Document text:

******************************

The Landlord vs. Miss Gee

Langston Hughes and W. H. Auden are two highly educated authors, who came from very different cultural backgrounds. Literary contemporaries, contemporaries in that they were both working writers during the same time period, Hughes and Auden are known for literary works which tackle both moral and political issues. Langston Hughes's and W. H. Auden's poems "Ballad of the Landlord" and "Miss Gee" exhibit each author's ability to employ the use of a traditional poetic form to tell a fanciful yet haunting story of characters whose initial qualities are comedic and simple. Both poems are similar in that they are ballads, they rhyme, and they both end in tragedy; however the tragic outcomes for each of the stories characters are as different as the authors who wrote them and the variations on the style they chose to tell these stories.

******************************

Instructions:
1. Say whether each statement agrees with the essay on Hughes and Auden, answering yes or no and quoting the words of the essay that decide it. (a) The authors came from similar cultural backgrounds. (b) Both poems rhyme. (c) Hughes and Auden were working writers during the same time period.
2. According to the essay on Hughes and Auden, what kind of poem are "Ballad of the Landlord" and "Miss Gee"?
3. Write the next part of the essay on Hughes and Auden, picking up right after its final sentence.

Provided information:
******************************

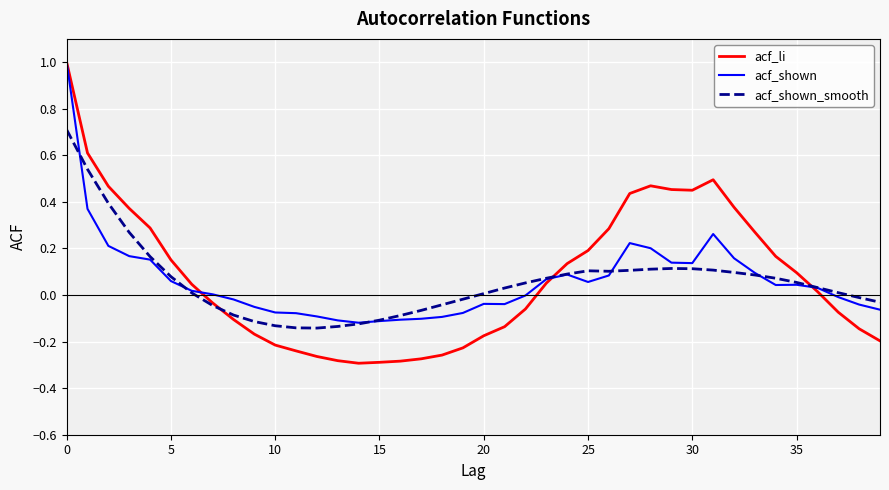

Which series has the largest total across all categories?

acf_li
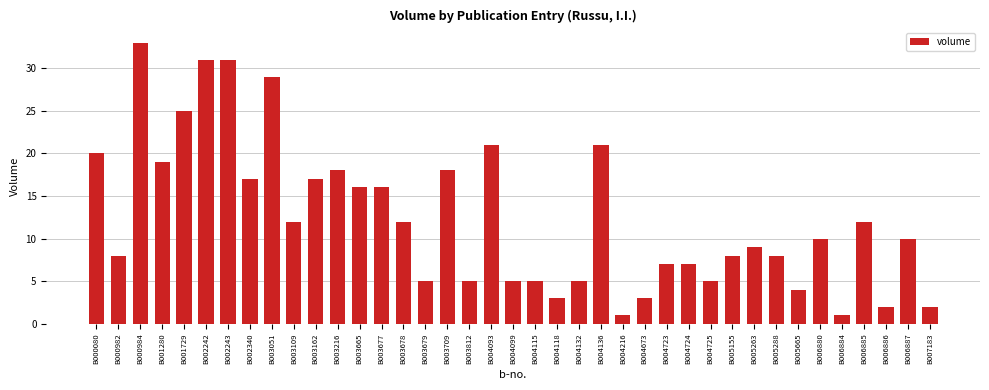

Does the chart contain any negative values?

No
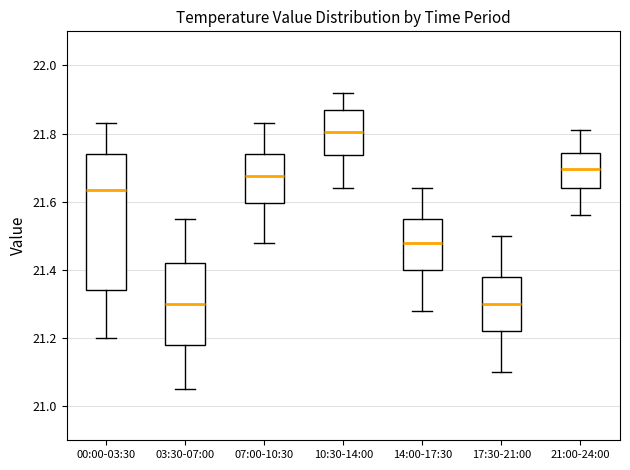

Where does the lower whisker of the box for 10:30-14:00 end on the y-axis? The values are not printed on the chart, so give them approximately, as read against the axis.

21.64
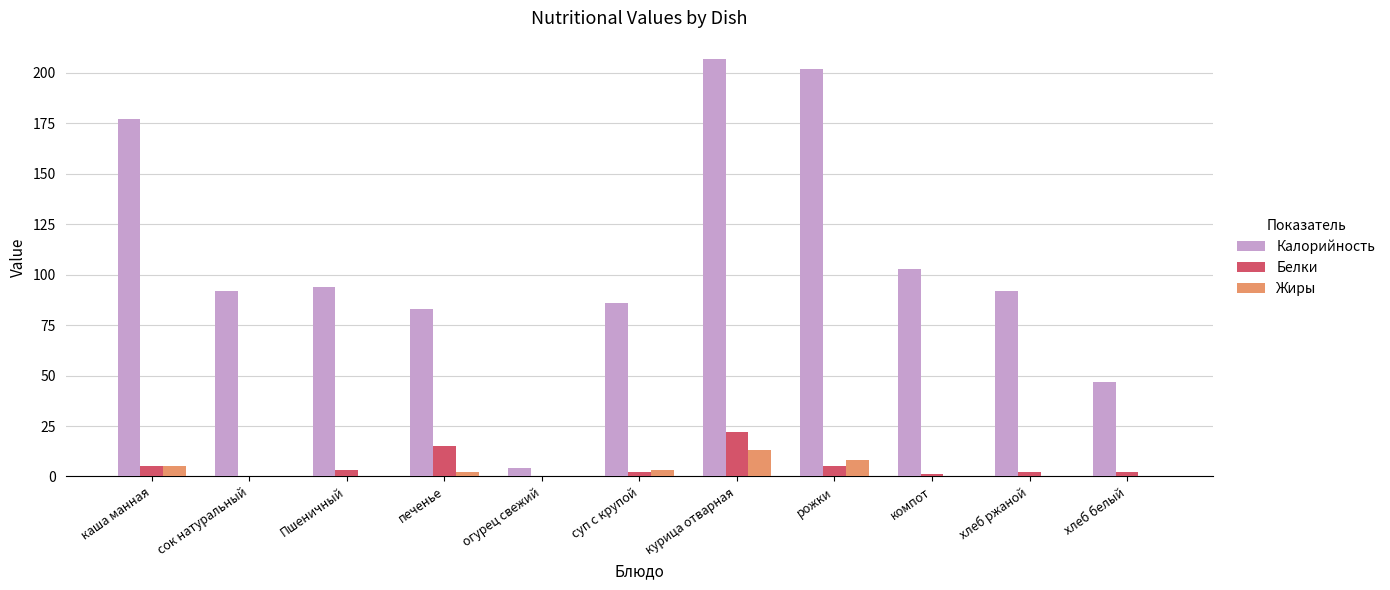

What is the maximum value shown in the chart?

207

******************************

Answers for the exercise:
1.
(a) No: "who came from very different cultural backgrounds"
(b) Yes: "they are ballads, they rhyme, and they both end in tragedy"
(c) Yes: "they were both working writers during the same time period"

2. Both poems are ballads.

3.
In order to understand how the form of Hughes's "Ballad of the Landlord" and Auden's "Miss Gee" affect the topics of the poems, it is important to know what a ballad is in terms of poetry. A ballad usually tells a story and is quite similar to a legend or folk tale. Ballads many times are about love. They have a song-like quality, which means they can be, and sometimes are, put to music and sung. Ballads are most often used in children's poetry, like Mother Goose rhymes for example. Additionally, they usually rhyme and many times ballads will have a repeating refrain, like,

"With her clothes buttoned up to her neck." (p. 519, 40)

in "Miss Gee", this makes them easier to remember than other forms of poetry.

Hughes seems to go to great lengths to shatter the conventional ballad form with "Ballad of the Landlord". In addition to the fact that there is no repeating refrain as in Auden's "Miss Gee", both the meter and the rhyme scheme are highly irregular. Take the second and third stanzas, for example:

"Landlord, landlord,

These steps is broken down.

When you come up yourself

It's a wonder you don't fall down.

"Ten Bucks you say I owe you?

Ten bucks you say is due?

Well, that's Ten Bucks more'n I'll pay you

Till you fix this house up new." (p. 517, 5-12)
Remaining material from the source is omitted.